Nice piece in the Irish Times

The release of Temptation Once Again has led to some nice publicity, some of which homes in on the contrast between my present and former lives. Here’s the Irish Times take on it. It’s spot on, apart from the fact that I never personally emigrated – An Irish Life came mostly from my own experiences, but I did also draw on the lives of some of my contemporaries.

Here’s the text of the article:

Tom ‘Tommy Keyes’ O’Mahony is nothing like the stereotypical former civil servant. In his retirement years he is looking to pick up where he left off over 40 years ago.

The Dunboyne man was a member of Irish rock band Sidewinder in the 1970s before deciding to work for the government – rising to eventually serve as secretary general in several departments.

It is clear he still hasn’t given up on his musical dream, saying “while performing music had to take a back seat for almost 40 years, I never abandoned song-writing and now that I have the time to devote to music once more I’m determined to give my songs every chance to find an audience.”

After the release of his new album Temptation once again, O’Mahony is looking to replicate his previous success which included reaching the top of the Irish singer/songwriter charts on iTunes with his track, Christmas Eve in Dublin.

O’Mahony produced music in his free time while working under the likes of Leo Varadkar and Paschal Donohoe, releasing three albums in 2016 as a result. He finds the musical world a big change from what he is used to and is aware of the effort it’ll take to achieve success.

“It’s certainly a very different world from being a ‘Sir Humphrey’, but some of the demands are similar,” he said. “Most importantly, you must be willing to work very hard.

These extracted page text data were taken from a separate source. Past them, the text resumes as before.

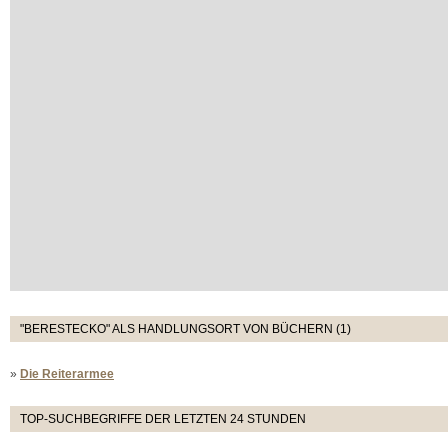
"BERESTECKO" ALS HANDLUNGSORT VON BÜCHERN (1)
»
Die Reiterarmee
TOP-SUCHBEGRIFFE DER LETZTEN 24 STUNDEN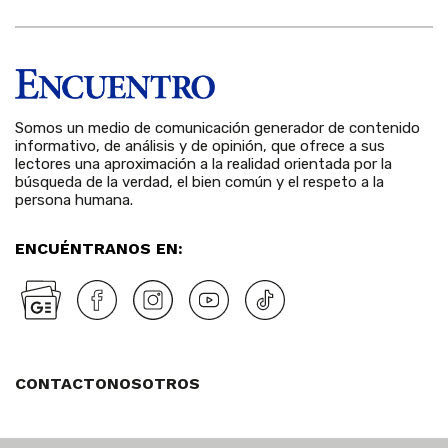
Somos un medio de comunicación generador de contenido
informativo, de análisis y de opinión, que ofrece a sus
lectores una aproximación a la realidad orientada por la
búsqueda de la verdad, el bien común y el respeto a la
persona humana.
ENCUÉNTRANOS EN:
CONTACTO
NOSOTROS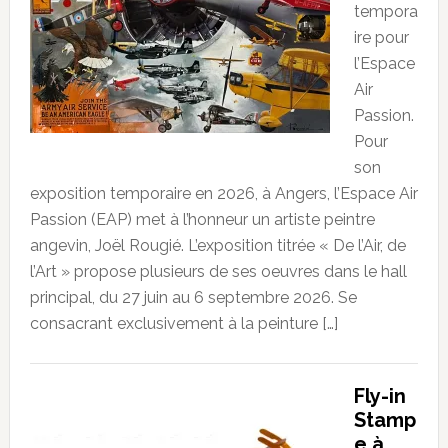
tempora
ire pour
l’Espace
Air
Passion.
Pour
son
exposition temporaire en 2026, à Angers, l’Espace Air
Passion (EAP) met à l’honneur un artiste peintre
angevin, Joël Rougié. L’exposition titrée « De l’Air, de
l’Art » propose plusieurs de ses oeuvres dans le hall
principal, du 27 juin au 6 septembre 2026. Se
consacrant exclusivement à la peinture […]
Fly-in
Stamp
e à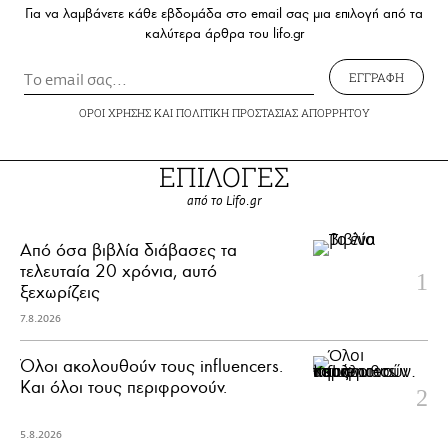
Για να λαμβάνετε κάθε εβδομάδα στο email σας μια επιλογή από τα
καλύτερα άρθρα του lifo.gr
ΕΓΓΡΑΦΗ
ΟΡΟΙ ΧΡΗΣΗΣ
ΚΑΙ
ΠΟΛΙΤΙΚΗ ΠΡΟΣΤΑΣΙΑΣ ΑΠΟΡΡΗΤΟΥ
ΕΠΙΛΟΓΕΣ
από το Lifo.gr
Από όσα βιβλία διάβασες τα
τελευταία 20 χρόνια, αυτό
ξεχωρίζεις
7.8.2026
Όλοι ακολουθούν τους influencers.
Και όλοι τους περιφρονούν.
5.8.2026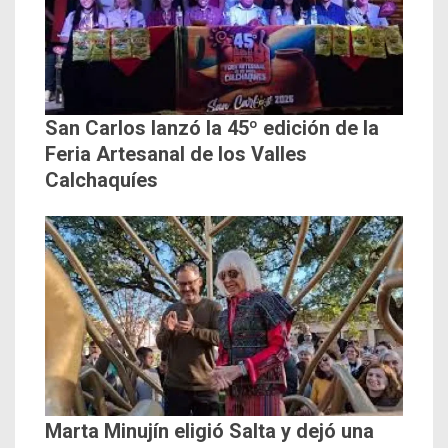
San Carlos lanzó la 45º edición de la
Feria Artesanal de los Valles
Calchaquíes
Marta Minujín eligió Salta y dejó una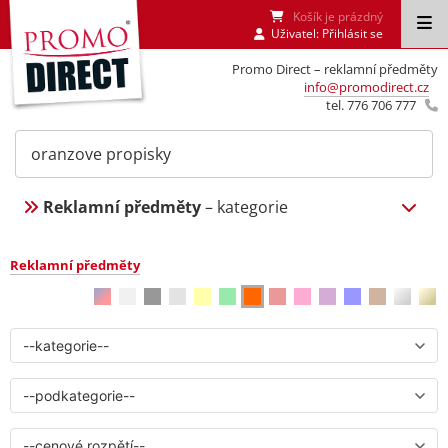
Košík je prázdný
Uživatel:
Přihlásit se
Promo Direct – reklamní předměty
info@promodirect.cz
tel. 776 706 777
Reklamní předměty
– kategorie
Reklamní předměty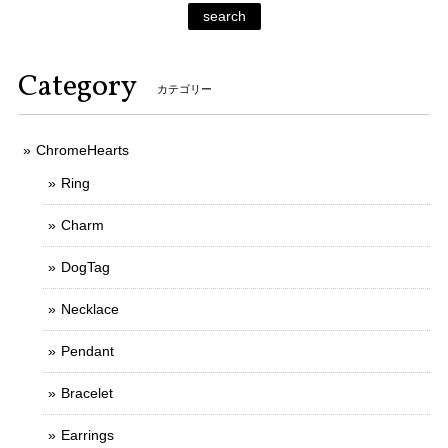
search
Category
カテゴリー
ChromeHearts
Ring
Charm
DogTag
Necklace
Pendant
Bracelet
Earrings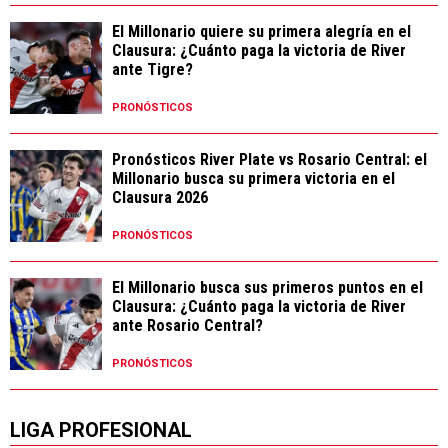
El Millonario quiere su primera alegría en el
Clausura: ¿Cuánto paga la victoria de River
ante Tigre?
PRONÓSTICOS
Pronósticos River Plate vs Rosario Central: el
Millonario busca su primera victoria en el
Clausura 2026
PRONÓSTICOS
El Millonario busca sus primeros puntos en el
Clausura: ¿Cuánto paga la victoria de River
ante Rosario Central?
PRONÓSTICOS
LIGA PROFESIONAL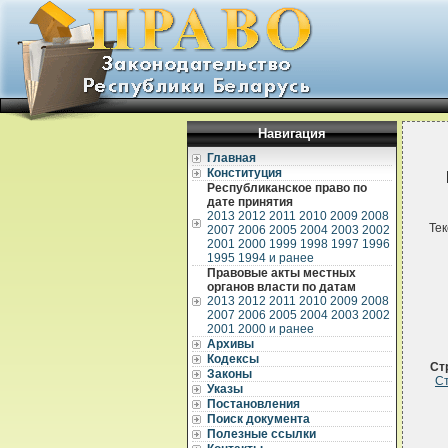
Навигация
Главная
Конституция
Республиканское право по
дате принятия
2013
2012
2011
2010
2009
2008
Тек
2007
2006
2005
2004
2003
2002
2001
2000
1999
1998
1997
1996
1995
1994 и ранее
Правовые акты местных
органов власти по датам
2013
2012
2011
2010
2009
2008
2007
2006
2005
2004
2003
2002
2001
2000 и ранее
Архивы
Кодексы
Ст
Законы
Ст
Указы
Постановления
Поиск документа
Полезные ссылки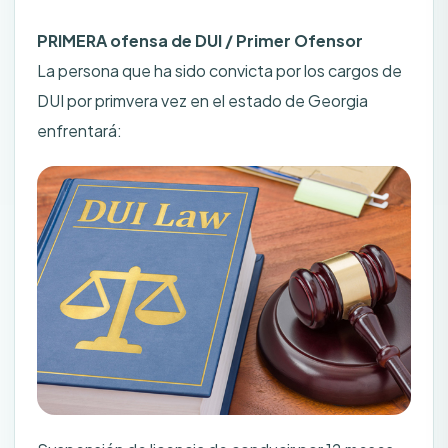
PRIMERA ofensa de DUI / Primer Ofensor
La persona que ha sido convicta por los cargos de
DUI por primvera vez en el estado de Georgia
enfrentará: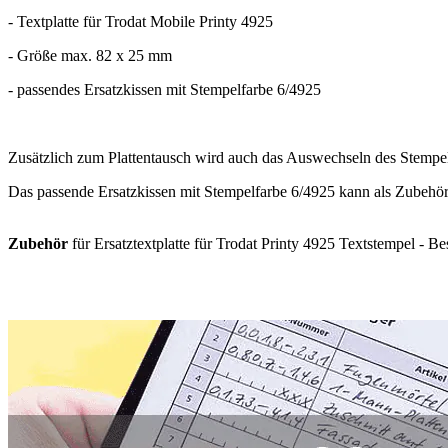
- Textplatte für Trodat Mobile Printy 4925
- Größe max. 82 x 25 mm
- passendes Ersatzkissen mit Stempelfarbe 6/4925
Zusätzlich zum Plattentausch wird auch das Auswechseln des Stempe
Das passende Ersatzkissen mit Stempelfarbe 6/4925 kann als Zubehö
Zubehör
für Ersatztextplatte für Trodat Printy 4925 Textstempel - Bes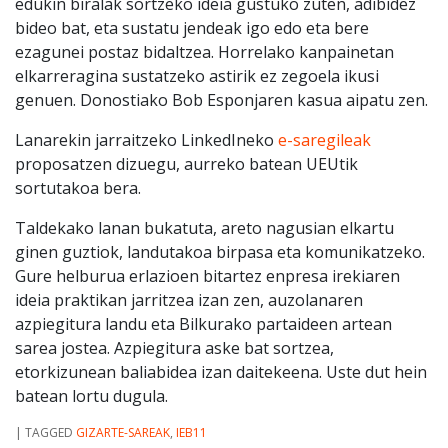
edukin biralak sortzeko ideia gustuko zuten, adibidez
bideo bat, eta sustatu jendeak igo edo eta bere
ezagunei postaz bidaltzea. Horrelako kanpainetan
elkarreragina sustatzeko astirik ez zegoela ikusi
genuen. Donostiako Bob Esponjaren kasua aipatu zen.
Lanarekin jarraitzeko LinkedIneko
e-saregileak
proposatzen dizuegu, aurreko batean UEUtik
sortutakoa bera.
Taldekako lanan bukatuta, areto nagusian elkartu
ginen guztiok, landutakoa birpasa eta komunikatzeko.
Gure helburua erlazioen bitartez enpresa irekiaren
ideia praktikan jarritzea izan zen, auzolanaren
azpiegitura landu eta Bilkurako partaideen artean
sarea jostea. Azpiegitura aske bat sortzea,
etorkizunean baliabidea izan daitekeena. Uste dut hein
batean lortu dugula.
|
TAGGED
GIZARTE-SAREAK
,
IEB11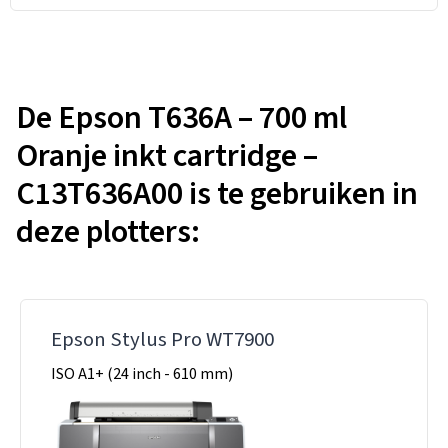
De Epson T636A – 700 ml
Oranje inkt cartridge –
C13T636A00 is te gebruiken in
deze plotters:
Epson Stylus Pro WT7900
ISO A1+ (24 inch - 610 mm)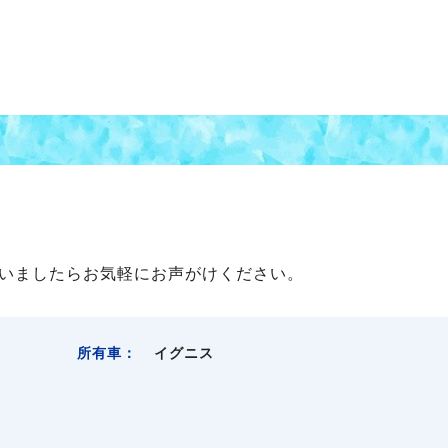
いましたらお気軽にお声がけください。
所有車：
イグニス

There is a huge amount of good music out there, and you have to be determined and resilient to have any chance of being heard.”

His album An Irish Life details the challenges he has faced in his life such as having to emigrate for work, before returning to Ireland to start a family.

“The songs weren’t quite an autobiography but they drew on my own experiences, and those of my friends, particularly when the life cycle repeated itself and I saw my own eldest child disappearing to the far side of the world,” Tommy said.

O’Mahony has covered the likes of Neil Young and The Beatles on his live sets and has played some of Dublin’s most renowned music venues, including Whelan’s, Button Factory and The Sugar Club.